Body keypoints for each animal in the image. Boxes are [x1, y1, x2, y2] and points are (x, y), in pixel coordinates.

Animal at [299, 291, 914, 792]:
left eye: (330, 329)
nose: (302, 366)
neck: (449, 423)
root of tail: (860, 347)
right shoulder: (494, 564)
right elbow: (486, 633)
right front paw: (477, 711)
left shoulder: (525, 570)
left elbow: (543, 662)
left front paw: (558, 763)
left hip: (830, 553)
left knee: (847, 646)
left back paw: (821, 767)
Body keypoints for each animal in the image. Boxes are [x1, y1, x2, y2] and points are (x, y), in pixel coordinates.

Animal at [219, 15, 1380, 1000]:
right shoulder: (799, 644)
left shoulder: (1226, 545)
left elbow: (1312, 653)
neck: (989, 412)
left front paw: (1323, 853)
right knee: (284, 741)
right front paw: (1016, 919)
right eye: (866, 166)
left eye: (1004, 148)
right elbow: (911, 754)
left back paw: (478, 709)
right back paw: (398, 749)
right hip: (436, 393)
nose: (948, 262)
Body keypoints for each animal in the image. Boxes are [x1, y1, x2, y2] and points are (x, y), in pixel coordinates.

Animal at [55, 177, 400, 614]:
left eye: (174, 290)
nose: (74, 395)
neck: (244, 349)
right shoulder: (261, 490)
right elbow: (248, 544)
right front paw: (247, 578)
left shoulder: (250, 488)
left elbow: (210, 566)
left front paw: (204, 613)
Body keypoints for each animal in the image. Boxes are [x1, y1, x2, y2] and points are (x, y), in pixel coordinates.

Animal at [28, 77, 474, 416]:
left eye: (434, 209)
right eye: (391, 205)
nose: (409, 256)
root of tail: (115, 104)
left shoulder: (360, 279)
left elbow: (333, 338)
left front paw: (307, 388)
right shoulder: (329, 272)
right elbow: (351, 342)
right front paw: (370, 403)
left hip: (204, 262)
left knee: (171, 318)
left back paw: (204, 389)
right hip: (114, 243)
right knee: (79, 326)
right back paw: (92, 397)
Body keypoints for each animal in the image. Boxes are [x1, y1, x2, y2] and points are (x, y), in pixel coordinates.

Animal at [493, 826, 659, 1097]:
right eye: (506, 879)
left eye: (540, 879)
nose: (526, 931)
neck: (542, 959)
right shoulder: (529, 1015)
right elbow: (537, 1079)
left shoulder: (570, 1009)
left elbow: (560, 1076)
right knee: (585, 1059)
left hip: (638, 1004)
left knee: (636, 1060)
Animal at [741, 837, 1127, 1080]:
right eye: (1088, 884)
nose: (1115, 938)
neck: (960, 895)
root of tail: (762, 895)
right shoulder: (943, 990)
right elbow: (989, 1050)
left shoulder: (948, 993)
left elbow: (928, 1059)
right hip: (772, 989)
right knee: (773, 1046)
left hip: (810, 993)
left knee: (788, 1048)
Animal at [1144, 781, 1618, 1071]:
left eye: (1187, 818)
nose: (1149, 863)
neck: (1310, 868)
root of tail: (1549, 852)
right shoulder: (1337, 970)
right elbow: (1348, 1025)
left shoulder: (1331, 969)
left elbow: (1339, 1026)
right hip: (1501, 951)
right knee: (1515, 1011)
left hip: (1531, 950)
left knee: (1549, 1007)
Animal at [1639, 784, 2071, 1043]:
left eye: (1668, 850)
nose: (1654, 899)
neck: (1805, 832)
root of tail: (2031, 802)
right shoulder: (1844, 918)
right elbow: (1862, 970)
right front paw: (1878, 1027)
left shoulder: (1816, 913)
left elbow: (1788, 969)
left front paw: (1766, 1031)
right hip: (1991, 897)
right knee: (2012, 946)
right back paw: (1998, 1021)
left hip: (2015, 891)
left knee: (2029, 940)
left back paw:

┄┄┄┄┄┄┄┄┄┄┄┄┄┄┄┄┄┄┄┄

Reproduce, exactly as they stand in the data above, the lines from the one that holds "nose: (948, 262)" to the one that holds "left shoulder: (1816, 913)", inclusive.

nose: (948, 262)
Body keypoints for each animal in the image. Boxes are [x1, y1, x2, y2] and points are (x, y), in pixel coordinates.

Animal at [55, 177, 400, 614]:
left eye: (174, 290)
nose: (74, 395)
neck: (244, 349)
right shoulder: (261, 490)
right elbow: (248, 544)
right front paw: (247, 578)
left shoulder: (250, 488)
left elbow: (210, 566)
left front paw: (204, 613)
Body keypoints for each animal in the image. Boxes are [x1, y1, x2, y2] and points are (x, y), in pixel coordinates.

Animal at [28, 77, 474, 416]:
left eye: (434, 209)
right eye: (391, 205)
nose: (409, 256)
root of tail: (115, 104)
left shoulder: (360, 279)
left elbow: (333, 338)
left front paw: (307, 388)
right shoulder: (329, 272)
right elbow: (351, 342)
right front paw: (370, 403)
left hip: (204, 262)
left knee: (171, 318)
left back paw: (204, 389)
right hip: (114, 243)
right knee: (79, 326)
right back paw: (92, 397)
Body keypoints for each animal in the image. Boxes are [x1, y1, x2, y2] and points are (x, y), in pixel coordinates.

Animal at [493, 826, 659, 1097]:
right eye: (506, 879)
left eye: (540, 879)
nose: (526, 931)
neck: (542, 959)
right shoulder: (529, 1015)
right elbow: (537, 1079)
left shoulder: (570, 1009)
left elbow: (560, 1076)
right knee: (585, 1059)
left hip: (638, 1004)
left knee: (636, 1060)
Animal at [741, 837, 1127, 1080]:
right eye: (1088, 884)
nose: (1115, 938)
neck: (960, 895)
root of tail: (762, 895)
right shoulder: (943, 990)
right elbow: (989, 1050)
left shoulder: (948, 993)
left elbow: (928, 1059)
right hip: (772, 989)
right knee: (773, 1046)
left hip: (810, 993)
left knee: (788, 1048)
Animal at [1144, 781, 1618, 1071]:
left eye: (1187, 818)
nose: (1149, 863)
neck: (1310, 868)
root of tail: (1549, 852)
right shoulder: (1337, 970)
right elbow: (1348, 1025)
left shoulder: (1331, 969)
left elbow: (1339, 1026)
right hip: (1501, 951)
right knee: (1515, 1011)
left hip: (1531, 950)
left knee: (1549, 1007)
Animal at [1639, 784, 2071, 1043]:
left eye: (1668, 850)
nose: (1654, 899)
neck: (1805, 832)
root of tail: (2031, 802)
right shoulder: (1844, 918)
right elbow: (1862, 970)
right front paw: (1878, 1027)
left shoulder: (1816, 913)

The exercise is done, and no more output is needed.